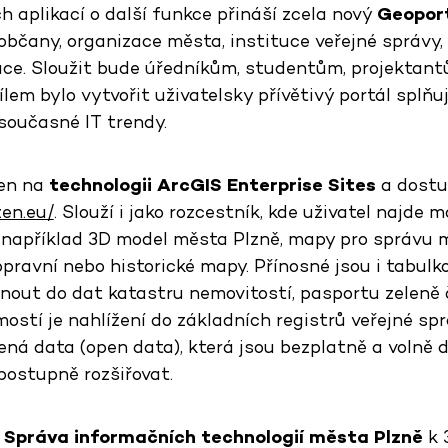
 aplikací o další funkce přináší zcela nový
Geoport
občany, organizace města, instituce veřejné správy,
ce. Sloužit bude úředníkům, studentům, projektan
Cílem bylo vytvořit uživatelsky přívětivý portál splňu
 současné IT trendy.
ven na
technologii ArcGIS Enterprise Sites
a dostu
zen.eu/
. Slouží i jako rozcestník, kde uživatel najde 
 například 3D model města Plzně, mapy pro správu m
pravní nebo historické mapy. Přínosné jsou i tabulk
nout do dat katastru nemovitostí, pasportu zeleně
ostí je nahlížení do základních registrů veřejné sp
vřená data (open data), která jsou bezplatně a voln
postupně rozšiřovat.
a
Správa informačních technologií města Plzně
k 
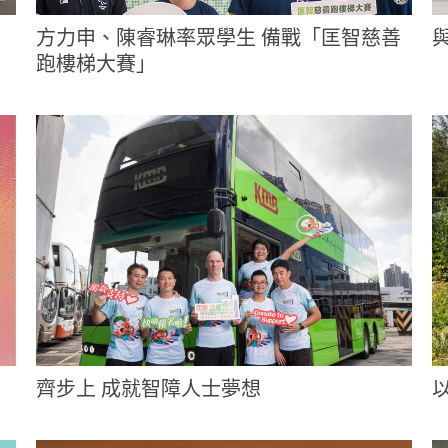
：
方力申、陳睿琳率眾學生 備戰「匡智慈善
跑樓梯大賽」
齊步上 成就智障人士夢想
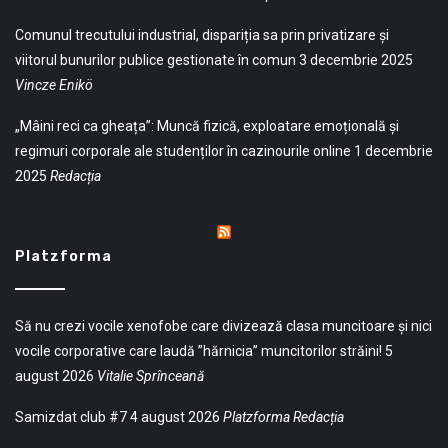
Comunul trecutului industrial, dispariția sa prin privatizare și
viitorul bunurilor publice gestionate în comun
3 decembrie 2025
Vincze Enikö
„Mâini reci ca gheața”: Muncă fizică, exploatare emoțională și
regimuri corporale ale studenților în cazinourile online
1 decembrie
2025
Redacția
Platzforma
Să nu crezi vocile xenofobe care divizează clasa muncitoare și nici
vocile corporative care laudă ”hărnicia” muncitorilor străini!
5
august 2026
Vitalie Sprînceană
Samizdat club #7
4 august 2026
Platzforma Redacția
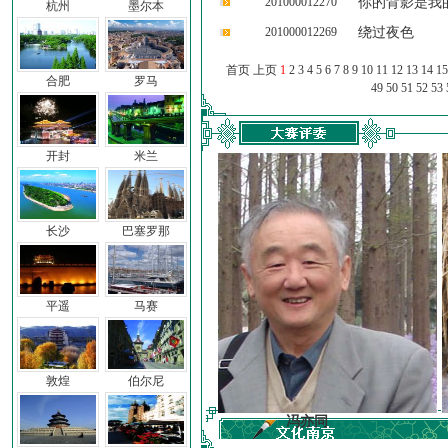
201000012270
你的背影是我
杭州
墨尔本
201000012269
绕过夜色
首页 上页
1
2
3
4
5
6
7
8
9
10
11
12
13
14
15
合肥
罗马
49
50
51
52
53
开封
米兰
长沙
巴塞罗那
平遥
马赛
敦煌
伯尔尼
前子
冯亦同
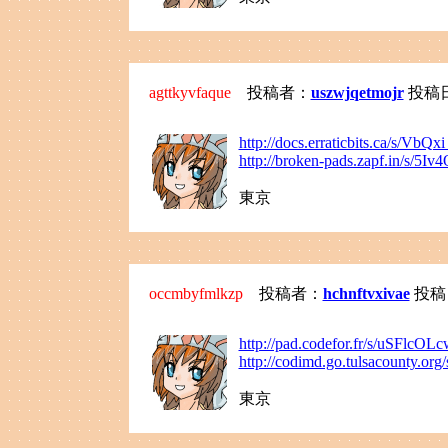
agttkyvfaque
投稿者：
uszwjqetmojr
投稿日：2
http://docs.erraticbits.ca/s/VbQ
http://broken-pads.zapf.in/s/5Iv4
東京
occmbyfmlkzp
投稿者：
hchnftvxivae
投稿日：
http://pad.codefor.fr/s/uSFlcOL
http://codimd.go.tulsacounty.o
東京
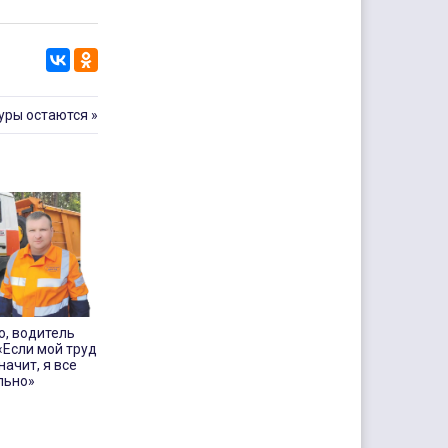
уры остаются
»
о, водитель
«Если мой труд
начит, я все
льно»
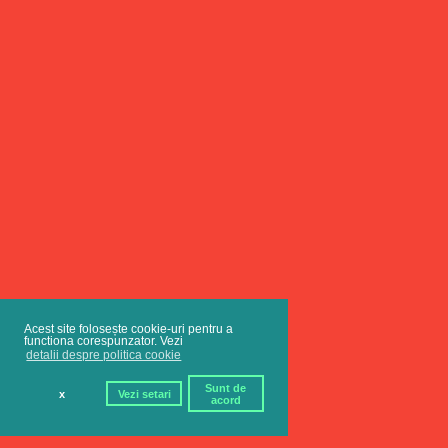
Acest site folosește cookie-uri pentru a
functiona corespunzator. Vezi
detalii despre politica cookie
Sunt de
x
Vezi setari
acord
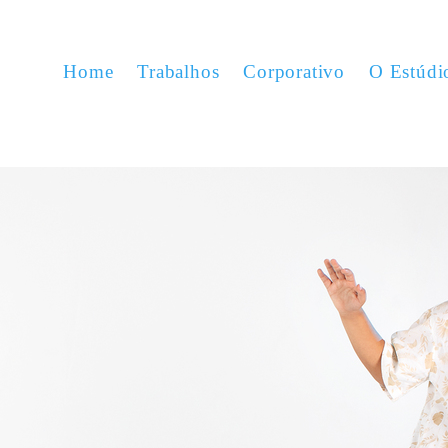
Home
Trabalhos
Corporativo
O Estúdi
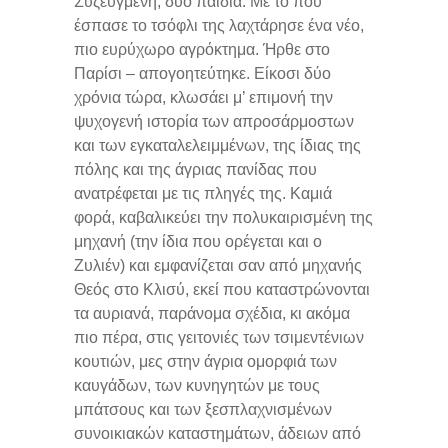
Συζευγμένη, δύο παιδιά. Με το που
έσπασε το τσόφλι της λαχτάρησε ένα νέο,
πιο ευρύχωρο αγρόκτημα. Ήρθε στο
Παρίσι – απογοητεύτηκε. Είκοσι δύο
χρόνια τώρα, κλωσάει μ’ επιμονή την
ψυχογενή ιστορία των απροσάρμοστων
και των εγκαταλελειμμένων, της ίδιας της
πόλης και της άγριας πανίδας που
ανατρέφεται με τις πληγές της. Καμιά
φορά, καβαλικεύει την πολυκαιρισμένη της
μηχανή (την ίδια που ορέγεται και ο
Ζυλιέν) και εμφανίζεται σαν από μηχανής
Θεός στο Κλισύ, εκεί που καταστρώνονται
τα αυριανά, παράνομα σχέδια, κι ακόμα
πιο πέρα, στις γειτονιές των τσιμεντένιων
κουτιών, μες στην άγρια ομορφιά των
καυγάδων, των κυνηγητών με τους
μπάτσους και των ξεσπλαχνισμένων
συνοικιακών καταστημάτων, άδειων από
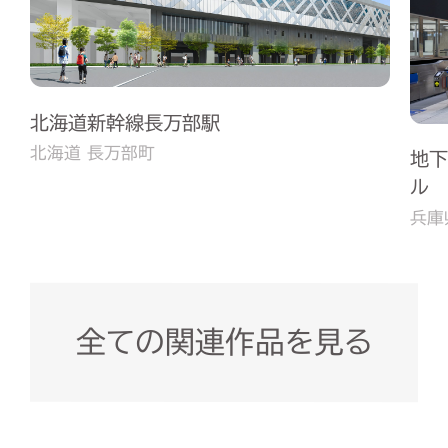
北海道新幹線長万部駅
北海道 長万部町
地下
ル
兵庫
全ての関連作品を見る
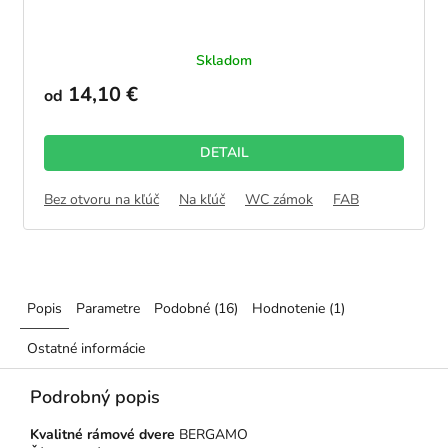
Skladom
14,10 €
od
DETAIL
Bez otvoru na kľúč
Na kľúč
WC zámok
FAB
Popis
Parametre
Podobné (16)
Hodnotenie (1)
Ostatné informácie
Podrobný popis
Kvalitné rámové dvere
BERGAMO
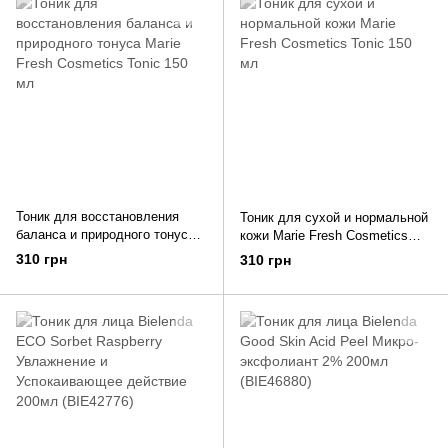
Тоник для восстановления
Тоник для сухой и нормальной
баланса и природного тонуса
кожи Marie Fresh Cosmetics
Marie Fresh Cosmetics Tonic
Tonic 150 мл
310 грн
310 грн
150 мл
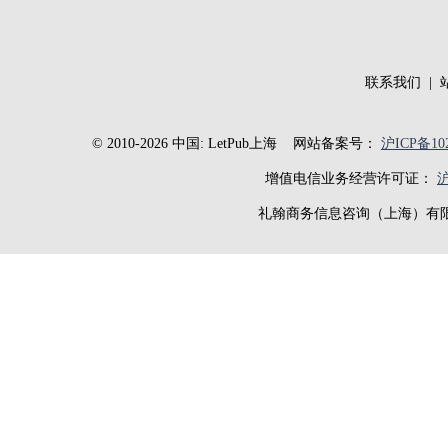
联系我们
|
© 2010-2026 中国: LetPub上海
网站备案号：
沪ICP备102
增值电信业务经营许可证：
沪
礼翰商务信息咨询（上海）有限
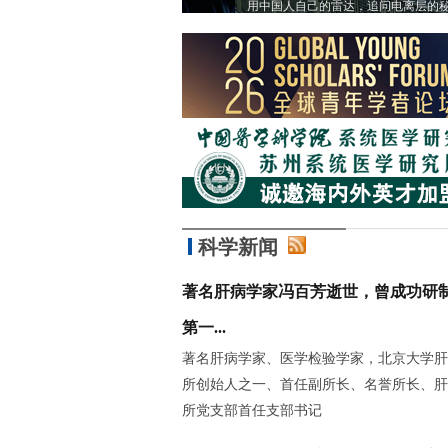
用中国人自己的雷达，追问电离层的秘密
科学新闻
著名肝病学家冯百芳逝世，曾成功研
第一...
著名肝病学家、医学检验学家，北京大学肝
所创始人之一、首任副所长、名誉所长、肝
所党支部首任支部书记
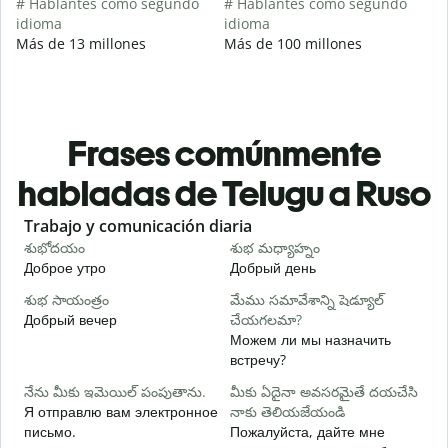
# Hablantes como segundo
# Hablantes como segundo
idioma
idioma
Más de 13 millones
Más de 100 millones
Frases comúnmente
habladas de Telugu a Ruso
Slide 1 of 6
Trabajo y comunicación diaria
S
శుభోదయం
శుభ మధ్యాహ్నం
హ
Доброе утро
Добрый день
П
శుభ సాయంత్రం
మేము సమావేశాన్ని షెడ్యూల్
న
Добрый вечер
చేయగలమా?
М
Можем ли мы назначить
శ
встречу?
Д
నేను మీకు ఇమెయిల్ పంపుతాను.
మీకు ఏదైనా అవసరమైతే దయచేసి
మ
Я отправлю вам электронное
నాకు తెలియజేయండి
П
письмо.
Пожалуйста, дайте мне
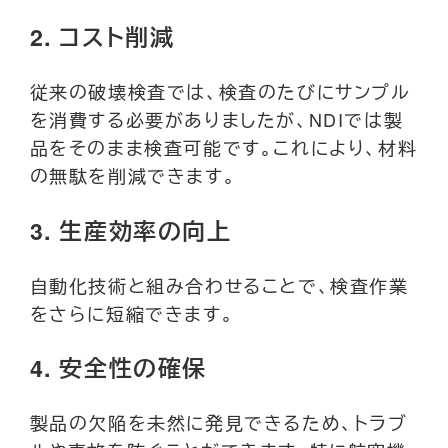
2.
コスト削減
従来の破壊検査では、検査のたびにサンプル
を消費する必要がありましたが、NDIでは製
品をそのまま検査可能です。これにより、材料
の無駄を削減できます。
3.
生産効率の向上
自動化技術と組み合わせることで、検査作業
をさらに短縮できます。
4.
安全性の確保
製品の欠陥を未然に発見できるため、トラブ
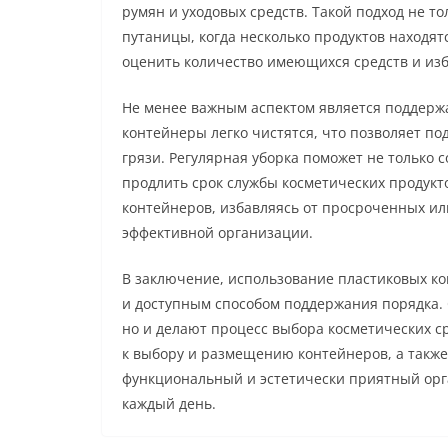
румян и уходовых средств. Такой подход не т
путаницы, когда несколько продуктов находятс
оценить количество имеющихся средств и изб
Не менее важным аспектом является поддержа
контейнеры легко чистятся, что позволяет п
грязи. Регулярная уборка поможет не только 
продлить срок службы косметических продукт
контейнеров, избавляясь от просроченных или
эффективной организации.
В заключение, использование пластиковых ко
и доступным способом поддержания порядка. 
но и делают процесс выбора косметических с
к выбору и размещению контейнеров, а также
функциональный и эстетически приятный орга
каждый день.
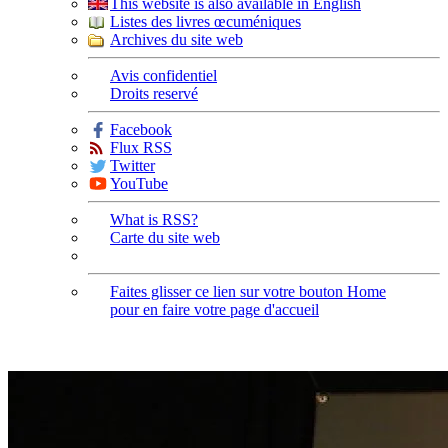
This website is also available in English
Listes des livres œcuméniques
Archives du site web
Avis confidentiel
Droits reservé
Facebook
Flux RSS
Twitter
YouTube
What is RSS?
Carte du site web
Faites glisser ce lien sur votre bouton Home
pour en faire votre page d'accueil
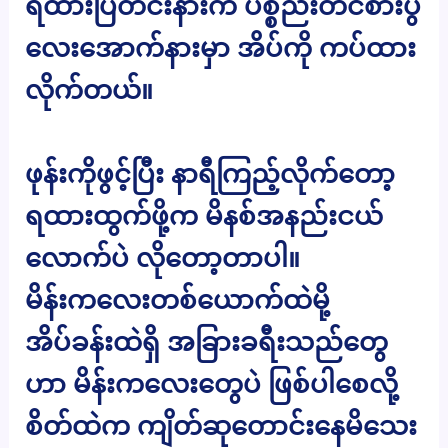
ရထားပြတင်းနားက ပစ္စည်းတင်စားပွဲ
လေးအောက်နားမှာ အိပ်ကို ကပ်ထား
လိုက်တယ်။
ဖုန်းကိုဖွင့်ပြီး နာရီကြည့်လိုက်တော့
ရထားထွက်ဖို့က မိနစ်အနည်းငယ်
လောက်ပဲ လိုတော့တာပါ။
မိန်းကလေးတစ်ယောက်ထဲမို့
အိပ်ခန်းထဲရှိ အခြားခရီးသည်တွေ
ဟာ မိန်းကလေးတွေပဲ ဖြစ်ပါစေလို့
စိတ်ထဲက ကျိတ်ဆုတောင်းနေမိသေး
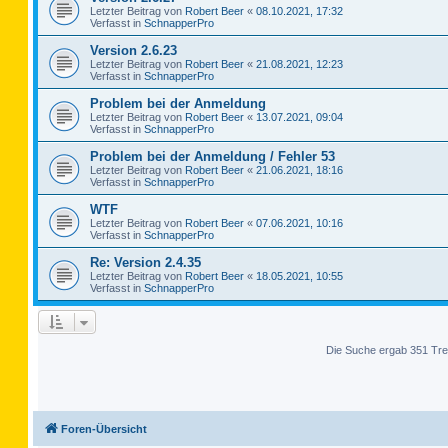
Letzter Beitrag von
Robert Beer
«
08.10.2021, 17:32
Verfasst in
SchnapperPro
Version 2.6.23
Letzter Beitrag von
Robert Beer
«
21.08.2021, 12:23
Verfasst in
SchnapperPro
Problem bei der Anmeldung
Letzter Beitrag von
Robert Beer
«
13.07.2021, 09:04
Verfasst in
SchnapperPro
Problem bei der Anmeldung / Fehler 53
Letzter Beitrag von
Robert Beer
«
21.06.2021, 18:16
Verfasst in
SchnapperPro
WTF
Letzter Beitrag von
Robert Beer
«
07.06.2021, 10:16
Verfasst in
SchnapperPro
Re: Version 2.4.35
Letzter Beitrag von
Robert Beer
«
18.05.2021, 10:55
Verfasst in
SchnapperPro
Die Suche ergab 351 Tre
Foren-Übersicht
--*--
**PROBLEM REQUIREMENTS:** Within the data above, pick out all lines holding the word "cookie".

**RESPONSE BELOW:**
Acest site folosește cookie-uri pentru a
detalii despre politica cookie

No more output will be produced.